Posted by: Alan Kearsley-Evans | September 16, 2011

Windy Worm!

Saturday. Cold wet and windy. Not the day you would have chosen for a walk across a tidal causeway onto the the exposed rock that it is Worms Head.  But as we have come to expect these days, National Trust supporters are made of sterner stuff.

9.30am and everyone was gathered and raring to go. Sian led the walk (it was my first time over to the Worm) and I was backmarker making sure everyone made it over the rougher sections of the walk.
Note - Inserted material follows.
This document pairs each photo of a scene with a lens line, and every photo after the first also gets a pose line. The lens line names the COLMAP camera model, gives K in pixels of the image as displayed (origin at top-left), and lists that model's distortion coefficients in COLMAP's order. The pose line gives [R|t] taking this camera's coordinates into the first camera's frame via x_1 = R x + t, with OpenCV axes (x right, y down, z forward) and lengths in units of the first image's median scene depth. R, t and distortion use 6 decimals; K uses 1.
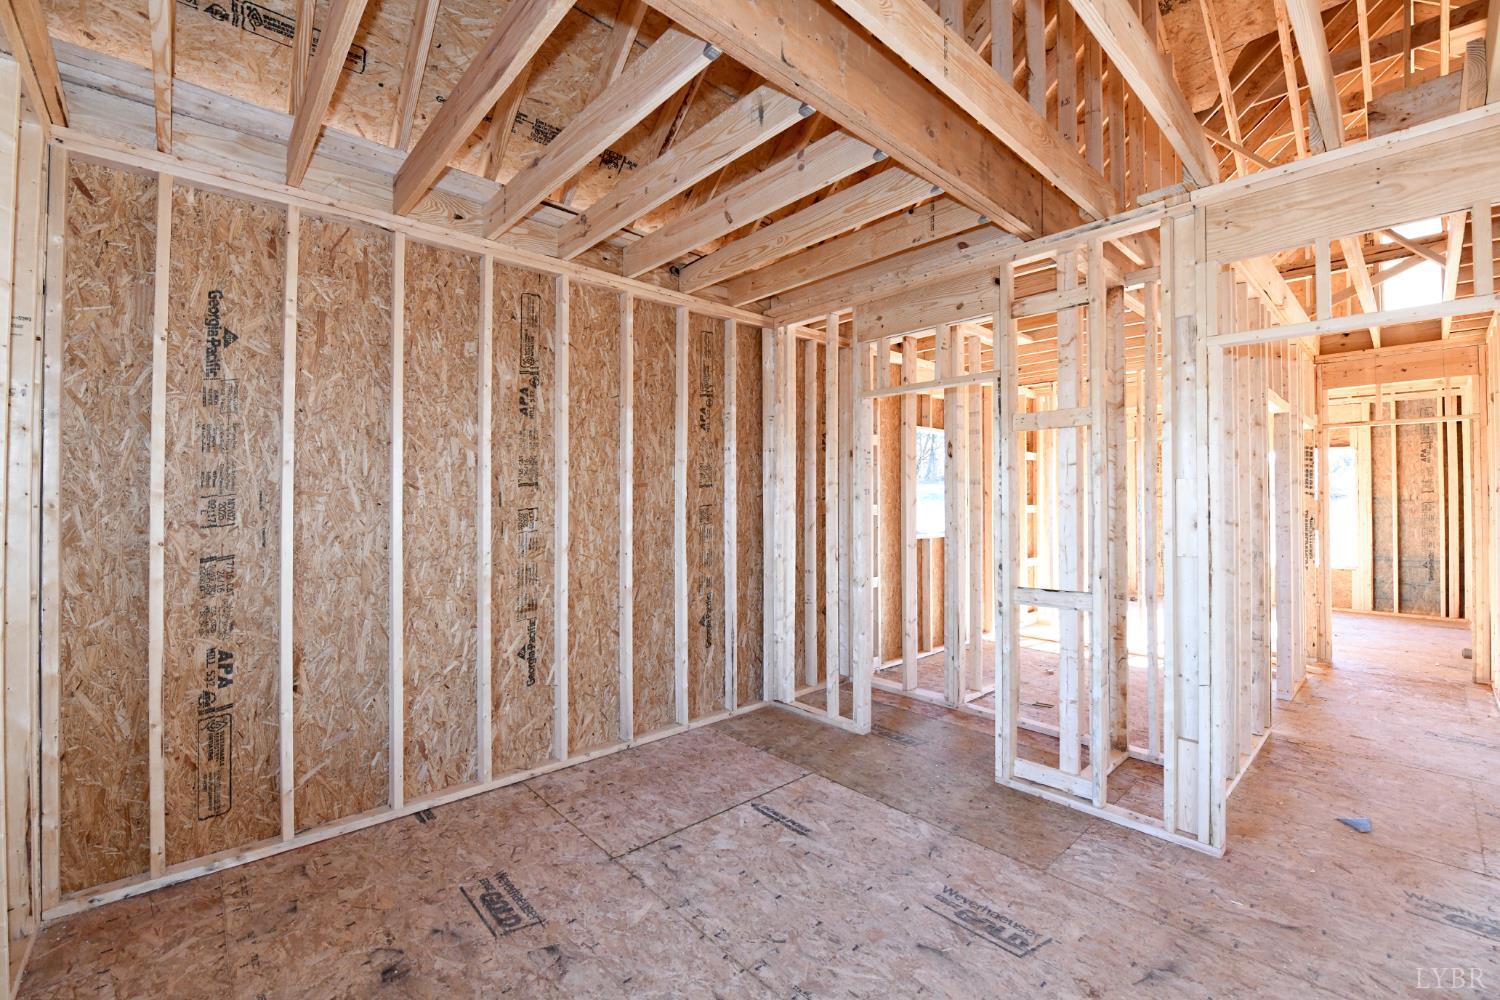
lens RADIAL K [[624.2, 0, 756.6], [0, 624.2, 493.8], [0, 0, 1]] dist [-0.017230, -0.000027]
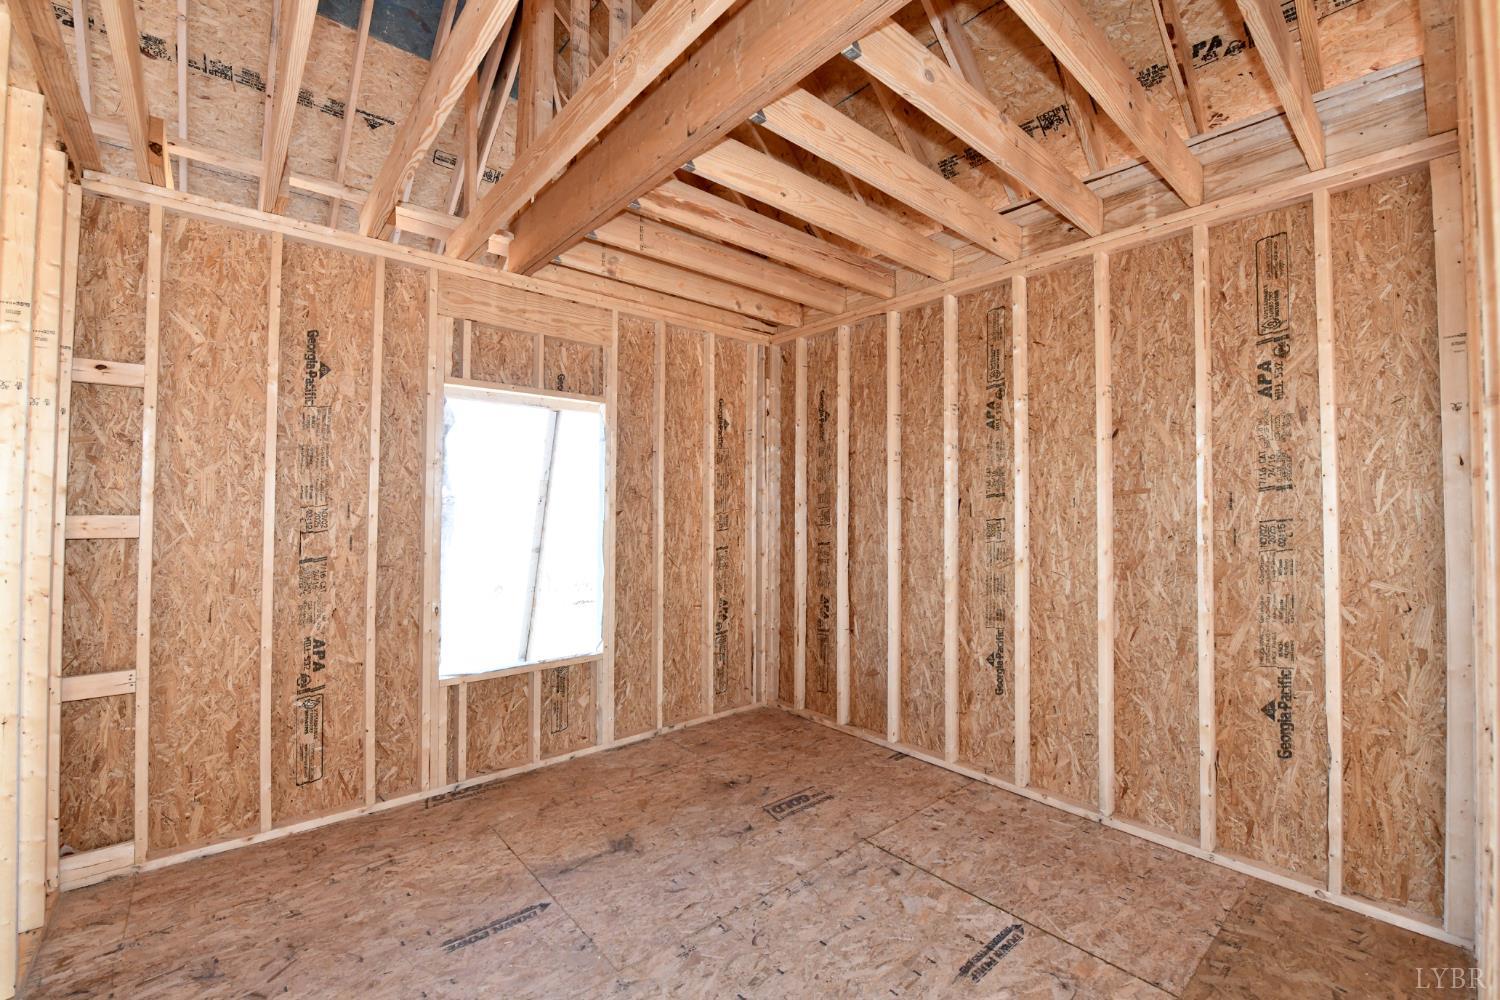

Worms Head gained its original name ‘Wurm’, from the Norse word for dragon as it rises from the sea like a mythical beast. Aside from the impressive limestone geology Sian also pointed out an Iron Age fort, a midden (an ancient spoil heap where shells and other domestic waste was disposed) and a blow hole in the limestone.

After a couple of early soakings the weather began to pick up and at one point Sian was even able to announce ‘look everyone I have a shadow!’.  Worms Head walks are always popular and as the outer head is closed from 1st March until 15th August for nesting birds very few people ever get to walk the full length. As we walked grey seals kept an inquisitive watch over us, although one posed in full slumber mode for everyone to photograph!

As we made our way back across the causeway to the Lookout  the sun finally burst through the cloud, a promising sign for the beach logo day on Sunday.